Last week at work we were discussing some child who had gone from K to 12th grade without missing a single day of school. I was the one who kept insisting, "It's NOT wonderful!"
It's not that hard to catch up if you miss a day or two. It's not such a bad thing to take care of yourself instead of succumbing to this stupid all-consuming work ethic. And it IS a bad thing to infect other people with your germs. So I am staying home one extra day and I won't regret it, because I'm staying home instead of giving small children the norovirus.
Like I said, Wiscon was really good. Except for the stomach thing. And the troll.
I've become a lot better able to monitor my emotional state, my level of stress and tiredness, and decide when I needed to have a sleep, alone time, sandwich, or cold drink instead of going to yet another panel. Or a party. Result being that I didn't go to any parties at all, but I also didn't get burnt out. And WisCon was really good at accomodating that, too--they actually had a "quiet room" and a "very quiet room" that you could go to for some chill-out time.
Unfortunately, I wasn't as good at listening when my stomach said "No."Friday
Got to downtown Madison late enough/stressed enough that I decided to drop my things off at the hotel, eat something, and then go to opening ceremonies. I perked up quickly, and said hi to littlebutfierce
, and raanve
, who I met last WisCon, and then their friends wrdnrd
. For my first panel, I decided on "Elves and Dwarves: The Racism Inherent in Fantasy," since, as I noted, "I'm still at full Sanity points." Not full enough to debate descriptivism vs. prescriptivism in language, however!Transcript by badgerbag
, her commentary
, panel reactions caught on video
Yes, pretty much what they said. I felt that some of the people on the panel (not everyone!) were too busy being apologists for their own work to really address the question of whether essentialism is problematic or not in fantasy. There was this strain of thinking that there is NO problem with having all your elves be more graceful and all your dwarves be more strong if it's a genetically-coded Fact, which strikes me as kind of simplistic, especially given how a lot of people still think that racial differences (not in terms of physical features but in terms of intelligence, etc.) are genetically-coded Fact!

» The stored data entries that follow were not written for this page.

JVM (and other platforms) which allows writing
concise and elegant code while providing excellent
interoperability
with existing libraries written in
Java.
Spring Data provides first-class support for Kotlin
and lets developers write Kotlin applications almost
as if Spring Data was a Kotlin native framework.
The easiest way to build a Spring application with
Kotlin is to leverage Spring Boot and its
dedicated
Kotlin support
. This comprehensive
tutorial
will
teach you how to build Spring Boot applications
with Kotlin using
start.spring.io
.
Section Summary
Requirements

I don't know whether that means racism is inherent in fantasy, or (anyway) in Tolkien-pattern fantasy, because generally the panel was too busy self-justifying to actually talk about the panel topic. But then, for what it's worth, most of the panel topics were way too big to cover in 75 minutes, and that's always true of WisCon panels, and it's actually kind of neat, if frustrating! We are all on Livejournal anyway, if we want to talk about things more deeply.
There was some discussion of Drizz't and the dark elves in the Dragonlance setting, which I actually haven't read, but I realized that when I was younger and played D&D I was a naive enough reader not to make any connections between dark elves and black people.
My next panel was the Octavian Nothing book club, with coffeeandink
, and others. Which dissipated my annoyance with the previous panel, because it was great! We discussed the idea of colonialism as a gendered thing, and the contradictions of the American revolution, and generally all the good stuff in the book, but also in a way that linked it up with other texts, and now I have book recommendations!
Oh, and before the panel I was knitting, and as oyceter
and I discussed knitting, it turned out that we were both making Pomatomus
! Which struck me as terribly funny. Except I was making it as armwarmers rather than socks so that they wouldn't be uncouth to try on as I went. Generally Wiscon was a very knitty space and there were three or four people knitting in the audience at most panels I went to.